When the Second World War broke out the family left for New York. The family returned to the UK for his barmitzvah and he was sent to Millfield School followed by Harrow. There he proved his prowess in sports and particularly excelled in cricket, going on to play for the MCC at Lords.
He then joined the 8th King’s Royal Irish Hussars cavalry regiment and studied law at Oxford University. After his father died Spiro travelled to Israel to reconnect with a Jewish heritage that he had previously left behind.
He tried to enter Nitza’s Hebrew class at Ulpan Akiva, but she decided he was not suitable. With dogged determination Spiro persevered — even though he never quite mastered the Hebrew language — but he sensed Nitza would become his wife. Their marriage lasted 53 years. Handsome in his youth, he was distinguished by what were later described as “his infamous eyebrows.”

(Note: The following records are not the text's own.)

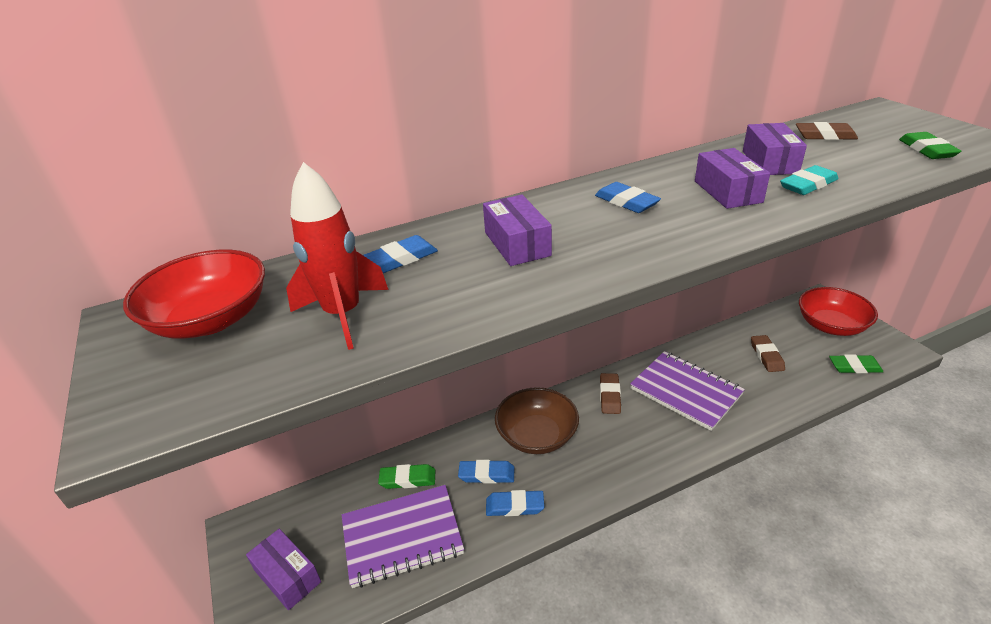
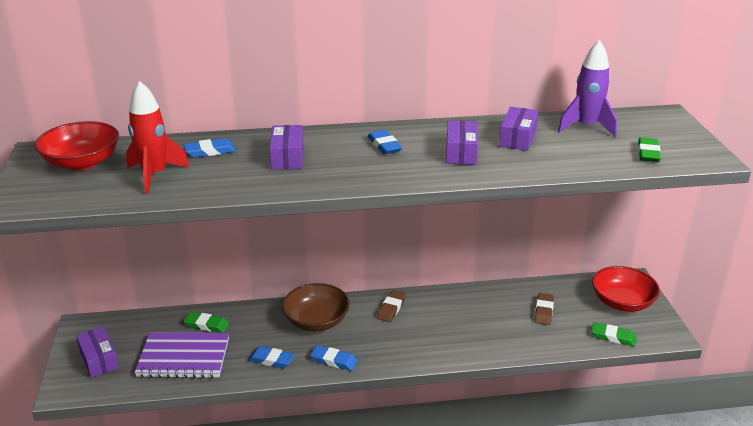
camera: 15 degrees right, 5 degrees down
(486, 474) = (264, 336): blue eraser -> blue eraser (334, 360)
(685, 391) = (454, 320): purple notebook -> none
(808, 185) = (523, 159): turquoise eraser -> none
(825, 135) = (586, 127): brown eraser -> purple rocket

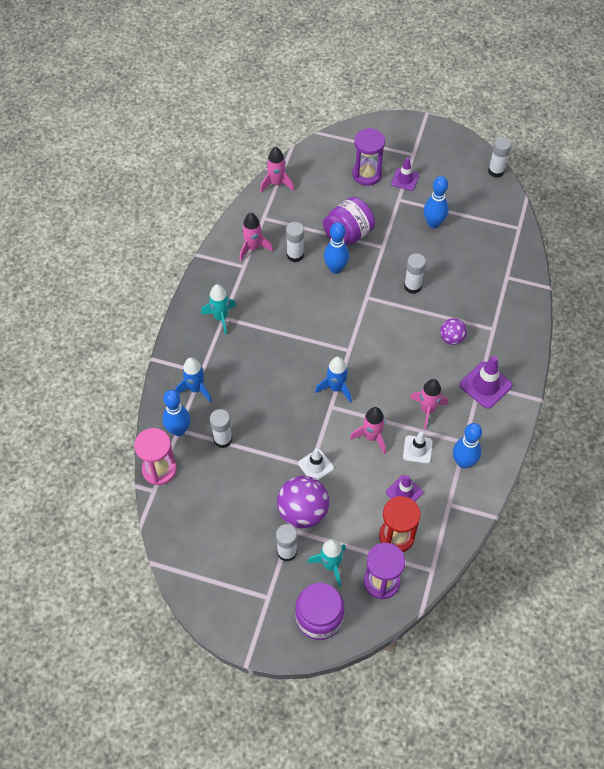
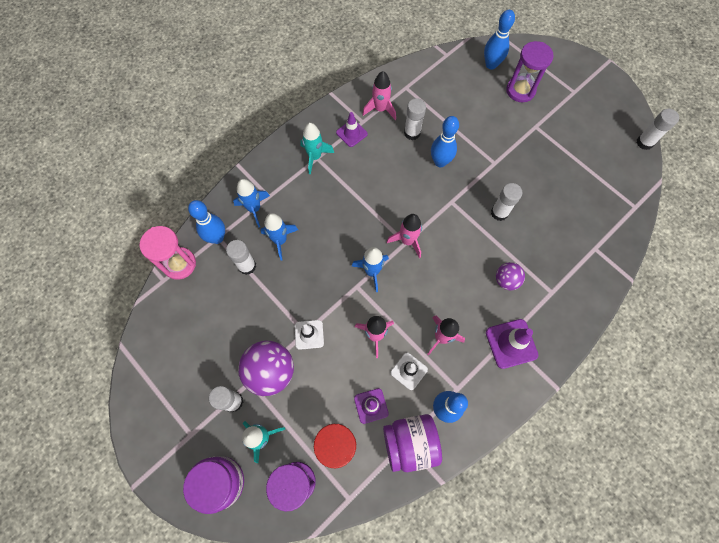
camera: 30 degrees right, 10 degrees up
(238, 403) = (280, 240): none -> blue rocket
(276, 183) = (436, 63): pink rocket -> pink rocket (407, 241)
(348, 234) = (470, 136): purple jar -> purple jar (410, 443)
(405, 179) = (552, 111): purple traffic cone -> purple traffic cone (351, 133)
(433, 223) = (555, 163): blue bowling pin -> blue bowling pin (491, 65)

The pair spent a year travelling in India, before Spiro brought Nitza to England to be near his mother. His business career started with a few family properties in Plymouth, which — as his daughter Idit explained — “with his trademark charm and acumen he built into a large business empire in London and throughout the UK”.
He launched into his post-graduate studies in Modern Jewish History in Oxford, while encouraging Nitza in her own studies and teaching.
In the course of their passionate love affair, Robin could be a jealous husband, observed one of his children, Yanni: “He would not tolerate other eyes (or hands) on his beloved — “in the first few months of married life in India, when Nitza went to the hairdressers, Robin took umbrage at her head being massaged, so the poor hairdresser was left with a crushed toe and an empty chair as Robin ejected Nitza from the salon, giving new meaning to being swept off her feet.”
It was in many ways a strange coupling. He with his public school and army background; she, a powerful independent woman with a communist father. Each already had three children from previous marriages when they met, and then went on to have three more together.
The Institute continued to grow under the Spiros’ leadership and guidance for over 20 years and gained an international reputation. But it ended in an internal power struggle between opposing interests in 1999, which led to its re-incarnation as Spiro Ark. Proud and dignified, Robin Spiro refused to engage in blame over past differences.
What held it together during its difficult times was a rare family bond and the hospitality of their home, described as a social hub of NW London. “Perhaps he was too forgiving, too much the gentleman, although his temper would flare when he felt his values were broken,” suggested Rabbi Wright.
Idit described her father as a “wonderful wordsmith, and that skill was demonstrated in birthday song writing, with a designated song for each of us”. In the last days of his life Idit had memorised and read him the final stanza of Dylan Thomas’ famous poem: Do not go gentle into that good night/Rage, rage against the dying of the light.
Robin Spiro is survived by Nitza and their children, Rebecca, Idit, Ayelet, Edan, Doron, Dafna, Minkie and Maayan (Yanni) and 14 grandchildren.